Я не очень любил в войну бани, особенно в холодное время года. Обычно это начиналось с процедуры проверки по “форме 20”. Мы снимали гимнастерку вместе с нижней рубашкой и выворачивали их наизнанку, оставляя руки в рукавах. Вдоль строя шел старшина или командир и смотрел, нет ли вшей. Тогда это было довольно часто. Затем нас вели в холодную баню, где все обмундирование сдавалось в “жаровые шкафы”, после которых от шинелей воняло хуже, чем в свинарнике. Заодно брили определенные волосатые места, невидимые под одеждой. Бритвы были тупые, а в довершение к этому, так называемые, интимные места, смазывали какой то дезинфицирующей вонючей жидкостью. Ну и те бани, где мы мылись, были не лучшими...

Я вошел в предбанник, он был небольшим и чисто вымытым. Разделся и открыл дверь в баню. Оттуда пахнуло горячим воздухом и запахом трав. Осторожно вступая в этот дышащий жаром полумрак, я вошел, взял тазик и начал мыться. Жара стояла такая, что я был мокрый без воды. Помывшись немного, я уж хотел выходить, как вбежал солдат и сказал:

- Товарищ командир. Давайте я вас попарю.

- Ну что ж, давай.

Обращение “командир” было не уставным, я был назначен на проведение этой операции временно, но что-то моим солдатам понравилось, и они, в знак уважения, начали меня величать “командиром”.

Я лег на вторую полку и расслабился. Вдруг на меня пахнуло жаром, и по спине ударили раскаленными железными прутьями. Было такое впечатление, что меня хлестали каленой железной проволокой. Я ойкнул и потом только охал, а мой солдат проговаривал: “ Это полезно, товарищ командир, это очень хорошо”.

Мне казалось, что все, и спина, и ноги, и вообще все мягкие места горели адским пламенем, и уже не было мочи больше терпеть, а он все продолжал меня хлестать, как будто был на меня страшно зол, и вымещал свою ярость. Вдруг на меня хлынул водопад холодной воды. Раз, второй. Я застонал.

- Что, больно?

- Нет, теперь хорошо. Спасибо, дружище. Такого я не испытывал ни разу в жизни. Спасибо, большое.

Я поднялся и, медленно передвигаясь, как будто стал бестелесным, пошел к двери. В предбаннике сел на скамейку и только там начал приходить в себя. Было неповторимо прекрасно. Появилась какая-то легкость, приятное ощущение свежести, чистоты, чего-то неповторимо прекрасного, как будто я перенесся в рай. Посидев немного, я медленно оделся и вышел на воздух. Да, все бывает в жизни, и даже вот такая прекрасная баня, которую создал очень мудрый человек.

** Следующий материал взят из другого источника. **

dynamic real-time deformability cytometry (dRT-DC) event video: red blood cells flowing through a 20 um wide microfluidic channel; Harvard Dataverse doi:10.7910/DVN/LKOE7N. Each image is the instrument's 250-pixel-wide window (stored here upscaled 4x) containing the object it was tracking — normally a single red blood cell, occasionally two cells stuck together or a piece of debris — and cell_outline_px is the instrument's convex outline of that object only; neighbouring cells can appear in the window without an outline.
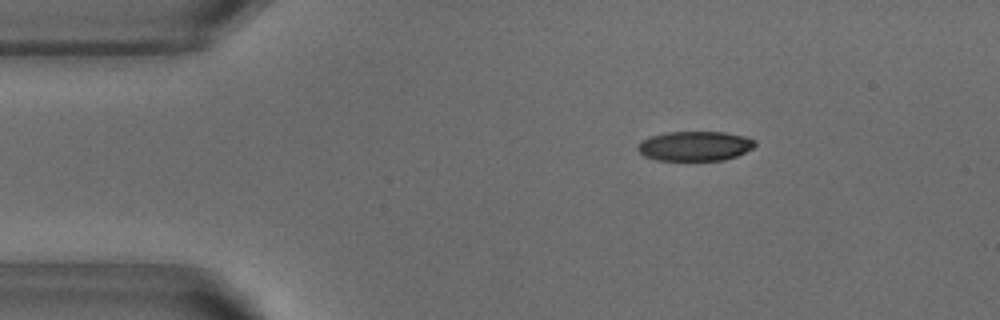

Почему же мы стали не мудрыми?

И я ее запомнил. Запомнил потому, что больше такой бани никогда в жизни не было... Никогда так хорошо себя не чувствовал, даже в Сандунах. Почему-то все бани какие-то мокрые, что ли. И часто не очень чистые.

Вместо каши и чая я увидел отварную картошку, посыпанную зеленым луком, и пару кувшинов кислого молока (простокваши), нестандартные ломти хлеба и баночку янтарного меда. Я смотрел на это чудо, не зная, что сказать.

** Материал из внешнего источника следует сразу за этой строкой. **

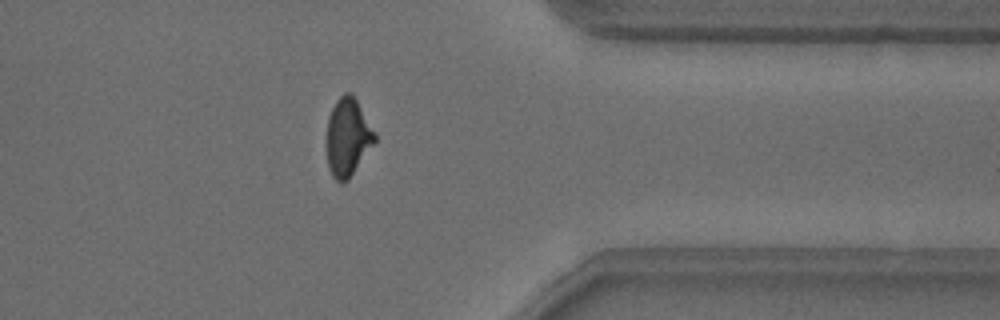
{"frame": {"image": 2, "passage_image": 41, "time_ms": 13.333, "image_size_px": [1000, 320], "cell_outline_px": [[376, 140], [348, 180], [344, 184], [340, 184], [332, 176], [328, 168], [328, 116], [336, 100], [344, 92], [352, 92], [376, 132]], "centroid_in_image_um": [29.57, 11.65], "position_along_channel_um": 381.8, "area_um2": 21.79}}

- Это откуда? Что за безобразие? - обращаясь к командиру отделения, я приготовился его «выпороть», думая, что все эти продукты солдаты выклянчили в деревне, у колхозников.

- Это председатель принес. Он сказал, что это от колхоза за то, что мы сохранили им домик. Когда проходила армия, то минеры спешили и хотели все взорвать. А вы, говорил он, оставили дом целым. Я боялся брать, но потом решил, что если люди дают от чистого сердца, то можно взять.

- Нехорошо это. Они же сами недоедают, - поделился я своими мыслями с Тихомировым.

- Мы, когда сегодня освободились, накосили им травы на сено. В общем, мы им тоже помогли, и они очень довольны.

- Ну, хорошо, если так, то давайте кушать.

Все чистенькие, румяные и довольные, мы набросились на еду. Все же это не из армейской кухни, и не маленькие ломтики.

Рано утром мы все, довольные такой “счастливой” прогулкой, которая бывает очень редко, потопали в часть.

Я доложил командиру о выполнении задания, передал акт об уничтожении боеприпасов и сказал, что все вернулись целые и здоровые.

- Хорошо, даю тебе полчаса. В 15 часов совещание. Быть обязательно.

 

Руководство сидело хмурое, как почти всегда, когда были нехорошие вести. Я не помню номер приказа, но он прогремел, если не по всем тыловым частям Вооруженных сил, то уж в ВВС его читали все. В результате взрыва взлетели в воздух 40 вагонов боеприпасов, был нанесен громадный ущерб, а среди погибших - двое наших товарищей, однокашников. Как и почему произошел взрыв, никто не знал. Основное внимание обращалось на соблюдение техники безопасности.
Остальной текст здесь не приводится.